Now that it's done a $39.3 billion deal for Alcon, Novartis is joining the "no-megamerger" pharma fraternity. At the company's annual shareholders' meeting in Basel, Switzerland, new CEO Joe Jiminez said Novartis might scout for acquisitions to grow its business in certain areas, but another big-time deal just isn't in the cards.
"We may go for smaller, bolt-on acquisitions to help build scale in vaccines, generics and consumer health," Jiminez said (as quoted by Reuters), "but we will not go for one of the same size and scale as Alcon for the foreseeable future." Of course, growing those businesses carries on ex-chief--and current chairman--Daniel Vasella's diversify-away-from-prescription-drugs strategy, the same strategy that led to the big Alcon acquisition in the first place.
Meanwhile, also at the shareholders' meeting, a resolution giving investors a "say on pay" was approved.
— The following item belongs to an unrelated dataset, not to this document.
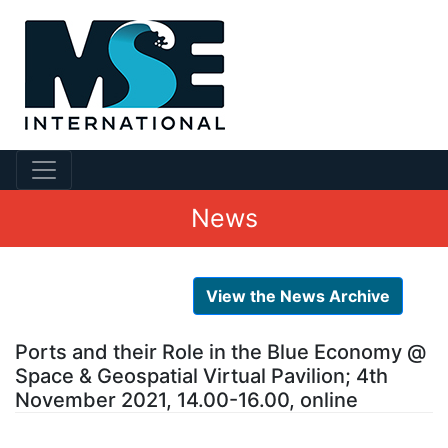
News
View the News Archive
Ports and their Role in the Blue Economy @
Space & Geospatial Virtual Pavilion; 4th
November 2021, 14.00-16.00, online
It will allow shareholders to vote on policies affecting executive compensation, but won't give them an opportunity to say yea or nay on individual pay packages.
Vasella said that pay policies will come up for a vote every time there's a proposed change, or at least every three years. And as you know, Vasella has come in for criticism in the past as one of the highest-paid executives in Switzerland. We'll have to wait and see how investors vote as time goes on.